(SUPPLIED INFORMATION)
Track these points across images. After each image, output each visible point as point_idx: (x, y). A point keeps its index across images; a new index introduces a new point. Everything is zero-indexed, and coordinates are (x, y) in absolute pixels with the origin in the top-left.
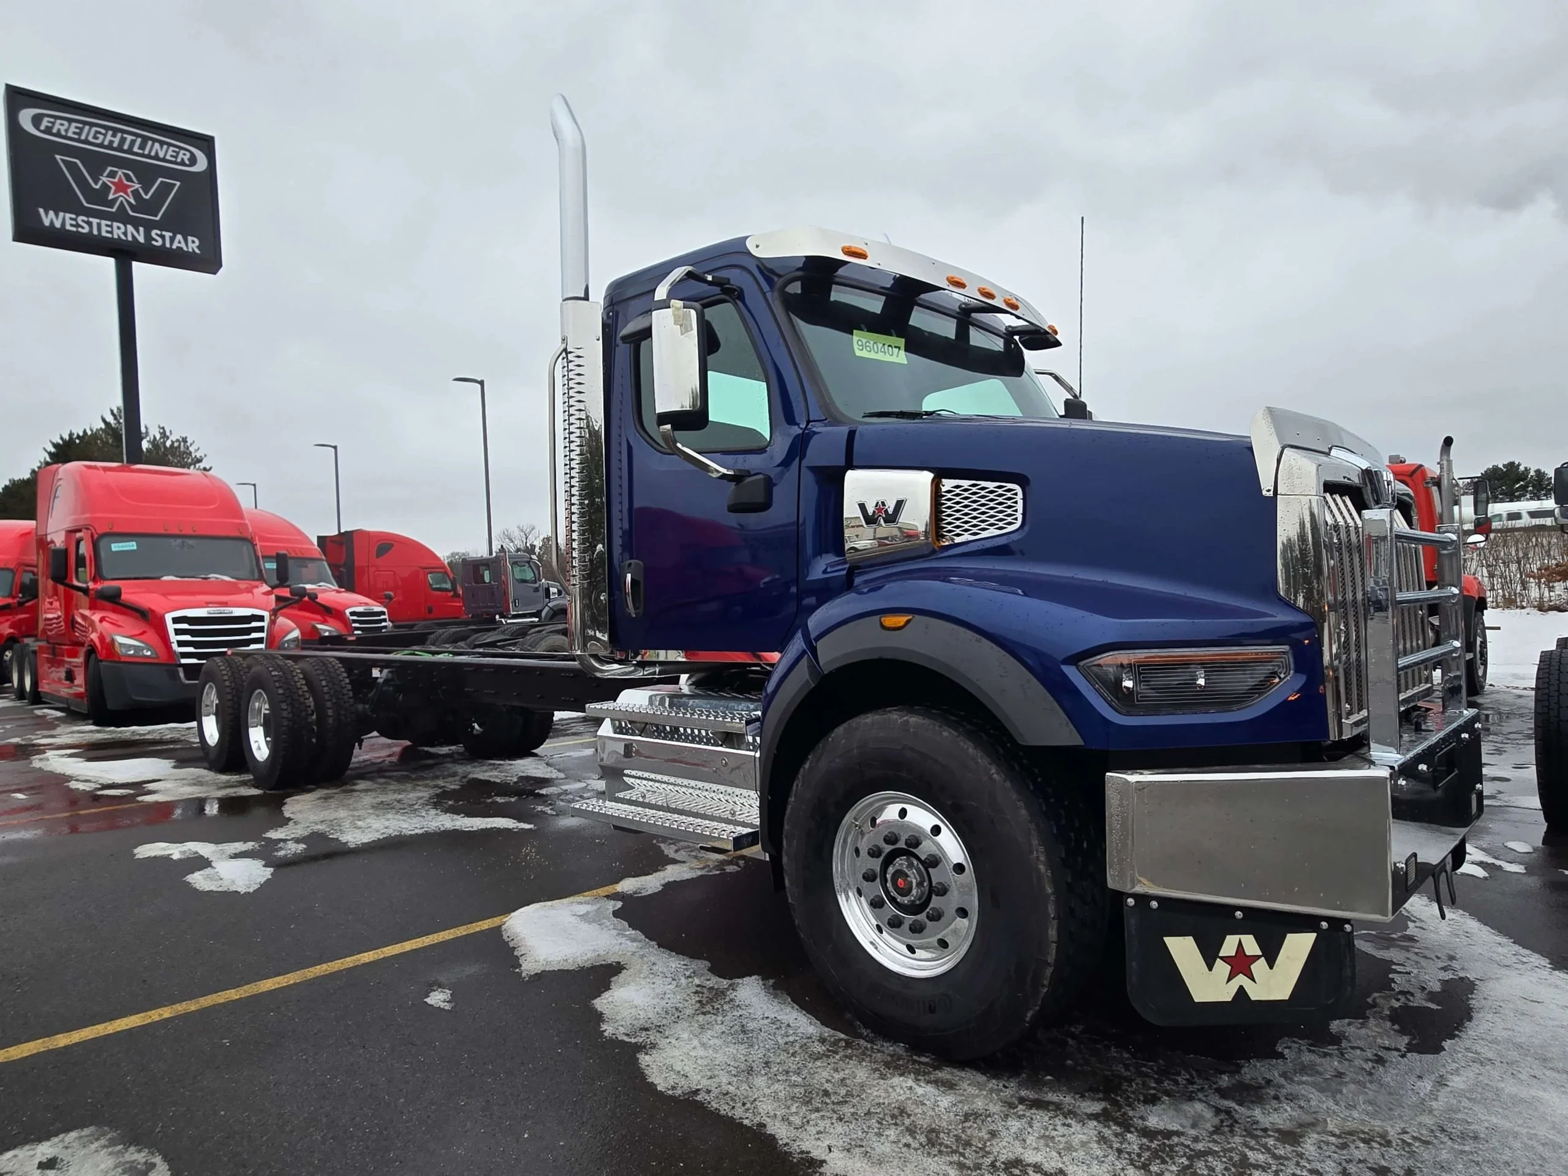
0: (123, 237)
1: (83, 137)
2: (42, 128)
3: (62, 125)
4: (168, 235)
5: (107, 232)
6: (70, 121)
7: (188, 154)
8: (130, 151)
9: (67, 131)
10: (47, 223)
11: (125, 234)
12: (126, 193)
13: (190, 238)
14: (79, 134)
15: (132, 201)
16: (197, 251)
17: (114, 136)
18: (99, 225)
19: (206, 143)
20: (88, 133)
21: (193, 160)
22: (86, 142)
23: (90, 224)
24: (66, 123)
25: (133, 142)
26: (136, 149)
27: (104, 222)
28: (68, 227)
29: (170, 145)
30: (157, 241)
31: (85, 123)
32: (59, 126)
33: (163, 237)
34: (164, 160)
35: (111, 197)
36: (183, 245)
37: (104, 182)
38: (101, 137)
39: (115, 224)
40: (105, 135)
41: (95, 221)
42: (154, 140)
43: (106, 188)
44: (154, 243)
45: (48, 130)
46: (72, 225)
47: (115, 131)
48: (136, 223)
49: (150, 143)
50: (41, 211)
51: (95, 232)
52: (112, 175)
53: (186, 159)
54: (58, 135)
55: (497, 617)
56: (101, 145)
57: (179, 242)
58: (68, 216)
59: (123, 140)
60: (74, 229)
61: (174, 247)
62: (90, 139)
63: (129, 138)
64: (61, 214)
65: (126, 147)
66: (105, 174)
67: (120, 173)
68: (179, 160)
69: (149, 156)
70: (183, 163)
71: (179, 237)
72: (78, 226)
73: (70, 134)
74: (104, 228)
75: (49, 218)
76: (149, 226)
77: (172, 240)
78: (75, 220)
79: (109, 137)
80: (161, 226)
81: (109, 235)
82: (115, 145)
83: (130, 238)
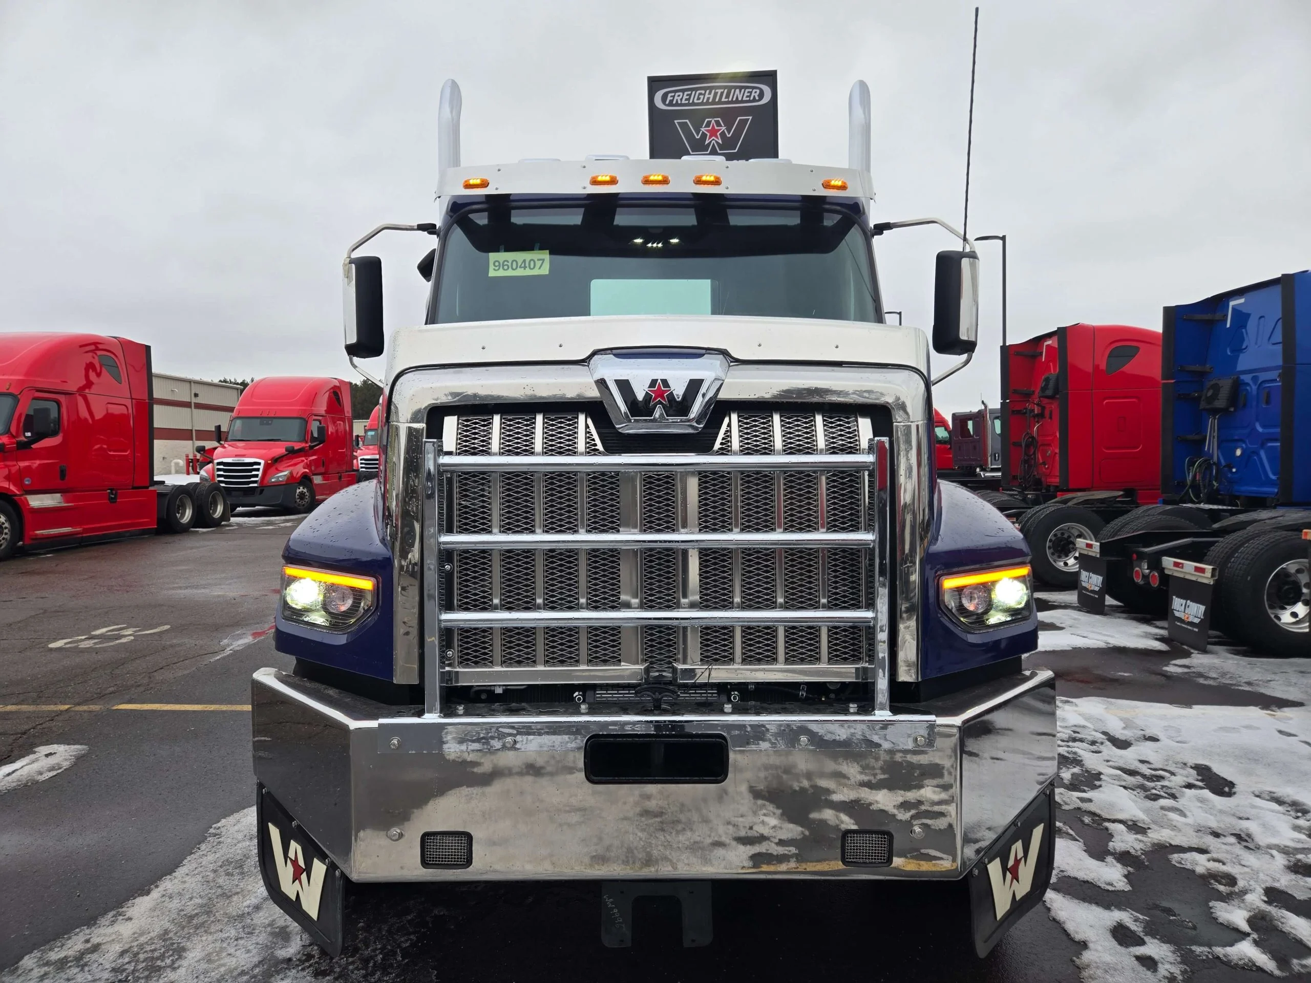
1: (691, 101)
2: (667, 103)
3: (679, 96)
6: (684, 91)
7: (758, 91)
8: (720, 102)
9: (681, 99)
12: (717, 138)
14: (688, 99)
15: (720, 142)
17: (710, 93)
19: (770, 78)
20: (694, 97)
21: (761, 95)
24: (681, 94)
25: (722, 94)
26: (723, 99)
29: (746, 88)
31: (692, 89)
32: (677, 98)
34: (742, 101)
35: (707, 142)
37: (703, 132)
38: (702, 97)
40: (704, 95)
42: (736, 88)
43: (704, 135)
45: (671, 104)
47: (711, 89)
49: (733, 90)
52: (709, 124)
53: (756, 95)
54: (677, 104)
55: (978, 470)
56: (702, 104)
59: (716, 94)
62: (696, 101)
63: (719, 91)
65: (717, 100)
66: (704, 126)
67: (713, 121)
68: (752, 98)
69: (732, 102)
70: (754, 100)
73: (684, 102)
79: (707, 96)
82: (710, 101)
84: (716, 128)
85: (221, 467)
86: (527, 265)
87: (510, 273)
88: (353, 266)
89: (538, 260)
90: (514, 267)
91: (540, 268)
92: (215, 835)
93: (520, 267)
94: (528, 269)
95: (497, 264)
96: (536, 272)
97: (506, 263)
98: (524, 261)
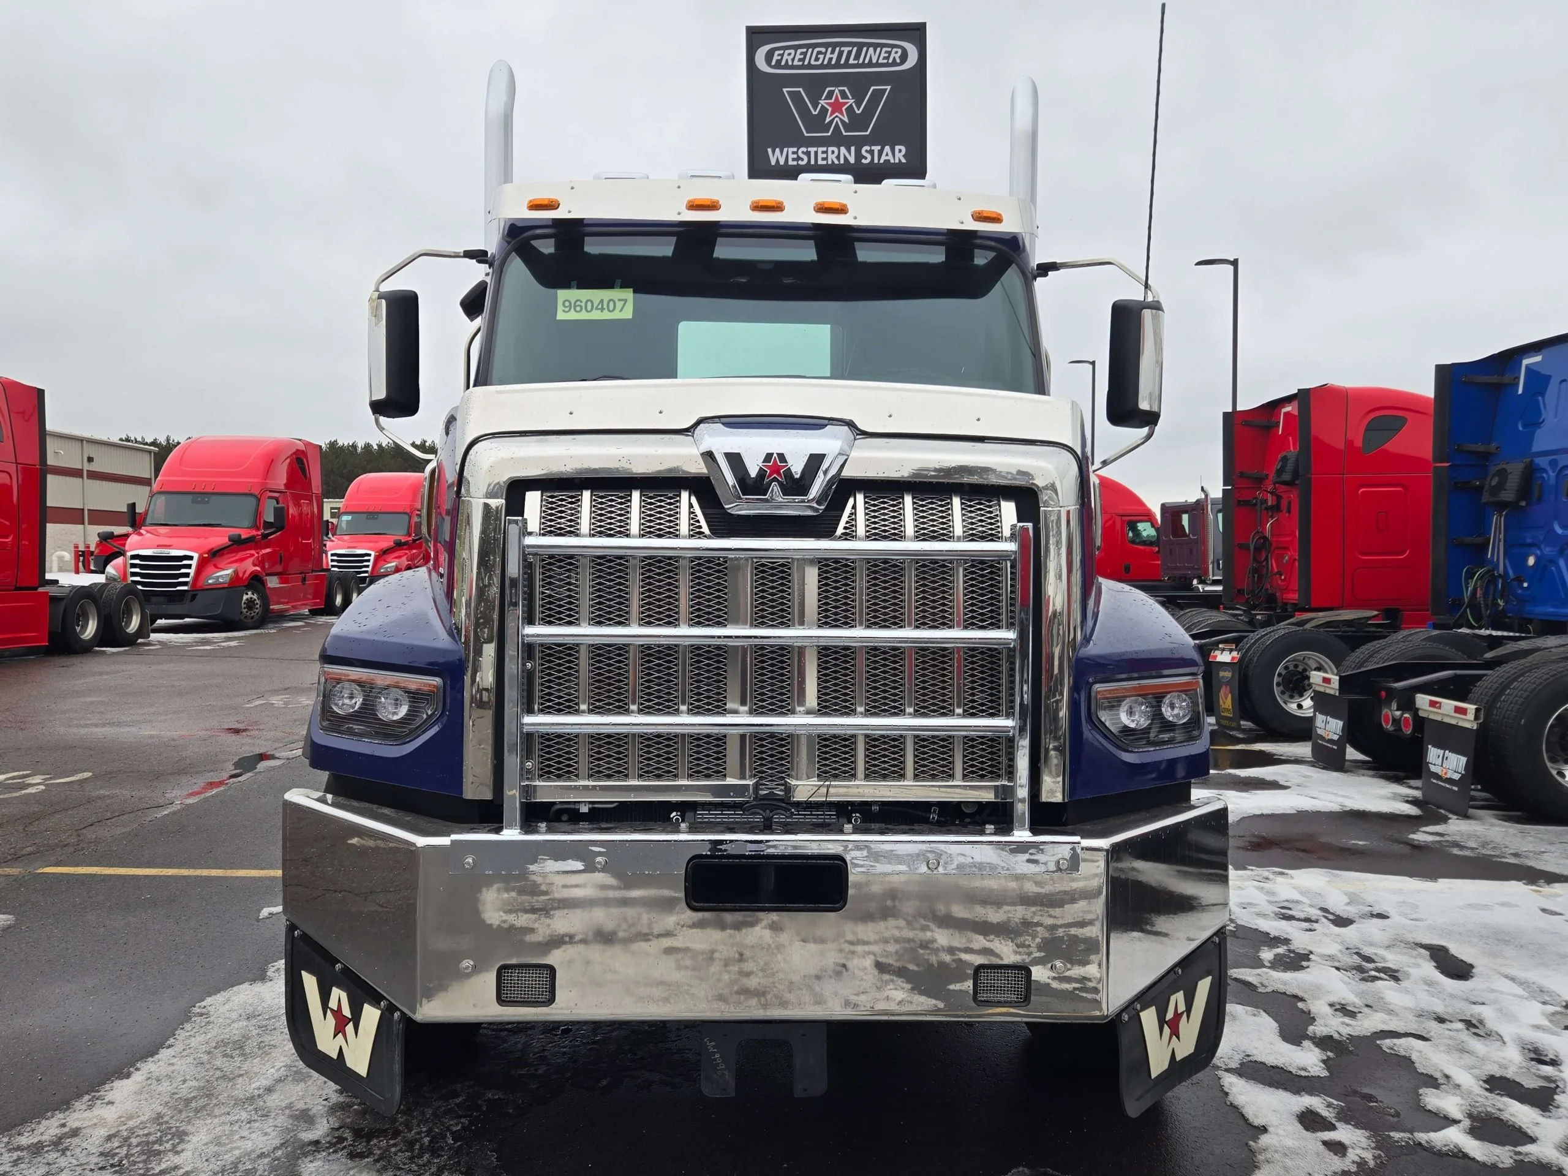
0: (836, 162)
1: (806, 63)
2: (773, 63)
3: (789, 54)
4: (876, 148)
5: (823, 159)
6: (796, 48)
7: (900, 51)
8: (847, 65)
9: (793, 60)
10: (773, 163)
11: (838, 157)
12: (842, 114)
13: (897, 148)
14: (803, 60)
15: (846, 119)
16: (904, 161)
17: (833, 52)
18: (816, 153)
19: (916, 33)
20: (811, 57)
21: (904, 57)
22: (810, 66)
23: (808, 154)
24: (793, 52)
25: (850, 53)
26: (851, 61)
27: (821, 149)
28: (791, 163)
29: (883, 46)
30: (866, 158)
31: (808, 46)
32: (787, 57)
33: (871, 152)
34: (878, 65)
35: (828, 120)
36: (890, 157)
37: (822, 106)
38: (821, 57)
39: (830, 149)
40: (825, 54)
41: (812, 150)
42: (869, 45)
43: (824, 111)
44: (864, 161)
45: (778, 65)
46: (794, 160)
47: (834, 45)
48: (847, 143)
49: (864, 49)
50: (770, 150)
51: (813, 162)
52: (830, 95)
53: (897, 56)
54: (787, 66)
55: (1195, 582)
56: (822, 66)
57: (887, 155)
58: (791, 150)
59: (841, 53)
60: (795, 163)
61: (882, 161)
62: (813, 62)
63: (846, 49)
64: (785, 150)
65: (842, 62)
66: (823, 98)
67: (837, 91)
68: (890, 61)
69: (863, 65)
70: (894, 64)
71: (887, 149)
72: (799, 159)
73: (796, 63)
74: (820, 156)
75: (776, 157)
76: (859, 143)
77: (880, 152)
78: (796, 153)
79: (828, 55)
80: (870, 141)
81: (824, 162)
82: (833, 62)
83: (842, 161)
84: (841, 100)
85: (137, 562)
86: (605, 306)
87: (584, 316)
88: (384, 302)
89: (619, 300)
90: (589, 308)
91: (621, 310)
92: (201, 1015)
93: (597, 309)
94: (606, 311)
95: (567, 304)
96: (616, 315)
97: (578, 303)
98: (602, 301)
(End SUPPLIED INFORMATION)
§ EXERCISE REQUIREMENTS:
Only the lines between the one with "70: (183, 163)" and the one with "85: (221, 467)", those two included, get copied from the material above. Keep it exact and free of pictures.

§ WRITTEN SOLUTION:
70: (183, 163)
71: (179, 237)
72: (78, 226)
73: (70, 134)
74: (104, 228)
75: (49, 218)
76: (149, 226)
77: (172, 240)
78: (75, 220)
79: (109, 137)
80: (161, 226)
81: (109, 235)
82: (115, 145)
83: (130, 238)
1: (691, 101)
2: (667, 103)
3: (679, 96)
6: (684, 91)
7: (758, 91)
8: (720, 102)
9: (681, 99)
12: (717, 138)
14: (688, 99)
15: (720, 142)
17: (710, 93)
19: (770, 78)
20: (694, 97)
21: (761, 95)
24: (681, 94)
25: (722, 94)
26: (723, 99)
29: (746, 88)
31: (692, 89)
32: (677, 98)
34: (742, 101)
35: (707, 142)
37: (703, 132)
38: (702, 97)
40: (704, 95)
42: (736, 88)
43: (704, 135)
45: (671, 104)
47: (711, 89)
49: (733, 90)
52: (709, 124)
53: (756, 95)
54: (677, 104)
55: (978, 470)
56: (702, 104)
59: (716, 94)
62: (696, 101)
63: (719, 91)
65: (717, 100)
66: (704, 126)
67: (713, 121)
68: (752, 98)
69: (732, 102)
70: (754, 100)
73: (684, 102)
79: (707, 96)
82: (710, 101)
84: (716, 128)
85: (221, 467)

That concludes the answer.